Task details –
Pictures excluded, please retype exactly the lines from the start of the data through the line that contains "left shoulder: (521, 384)", both ends kept, and nothing beyond them.

+++ Records shown

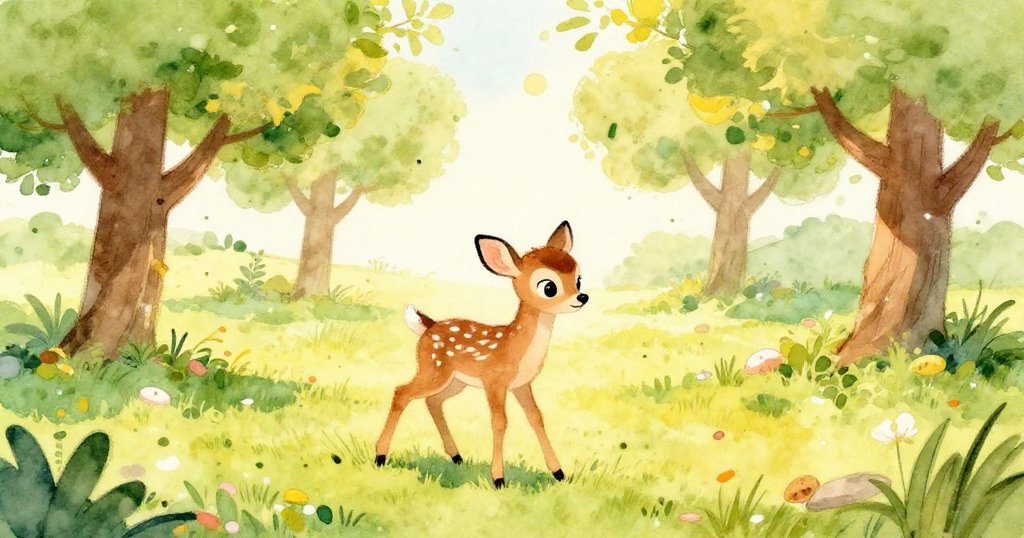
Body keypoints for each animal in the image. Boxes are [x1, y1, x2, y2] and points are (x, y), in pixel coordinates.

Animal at [373, 221, 588, 489]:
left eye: (578, 279)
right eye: (549, 287)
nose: (582, 297)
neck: (514, 347)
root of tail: (428, 326)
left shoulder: (521, 384)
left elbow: (536, 417)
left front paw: (558, 473)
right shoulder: (494, 380)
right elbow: (500, 422)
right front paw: (498, 479)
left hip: (455, 381)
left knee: (432, 401)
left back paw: (456, 456)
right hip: (432, 368)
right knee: (401, 392)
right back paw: (380, 456)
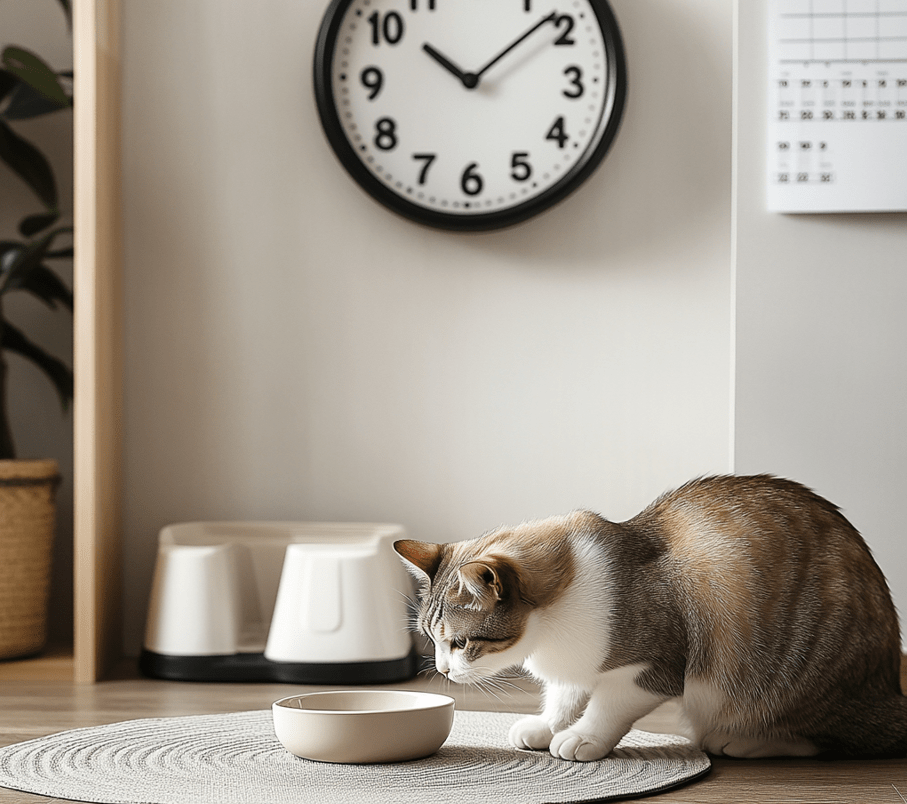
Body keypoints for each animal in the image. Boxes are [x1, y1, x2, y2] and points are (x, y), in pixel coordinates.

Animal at [396, 474, 907, 764]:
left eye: (461, 643)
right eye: (431, 639)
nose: (441, 669)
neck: (551, 633)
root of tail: (889, 690)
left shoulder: (652, 666)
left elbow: (606, 705)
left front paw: (582, 738)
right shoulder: (575, 666)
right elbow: (564, 695)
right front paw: (547, 726)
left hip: (796, 681)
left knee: (844, 739)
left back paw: (746, 741)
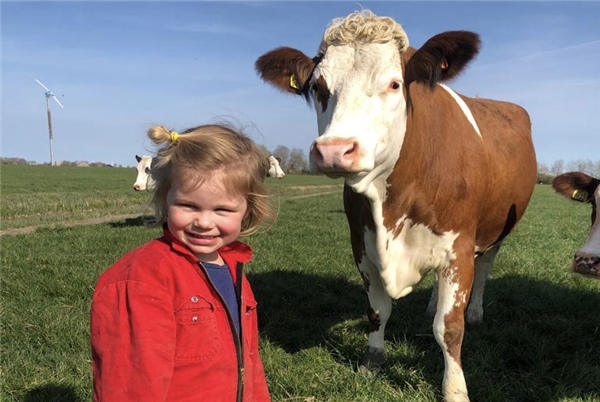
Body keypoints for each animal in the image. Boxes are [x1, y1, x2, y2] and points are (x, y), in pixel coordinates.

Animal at [255, 9, 536, 402]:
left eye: (394, 84)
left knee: (484, 268)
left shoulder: (459, 248)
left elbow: (449, 327)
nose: (333, 150)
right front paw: (372, 361)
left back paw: (476, 310)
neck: (392, 206)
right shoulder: (362, 245)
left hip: (496, 228)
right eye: (318, 87)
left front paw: (455, 389)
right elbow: (378, 310)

++++++

Written answer –
Body keypoints for each animal in the image. Boxes are [x1, y1, x2, y2] and points are (x, y), in pixel coordinates.

Animal at [373, 221, 588, 489]:
left eye: (578, 279)
right eye: (549, 287)
nose: (582, 297)
neck: (514, 347)
root of tail: (428, 326)
left shoulder: (521, 384)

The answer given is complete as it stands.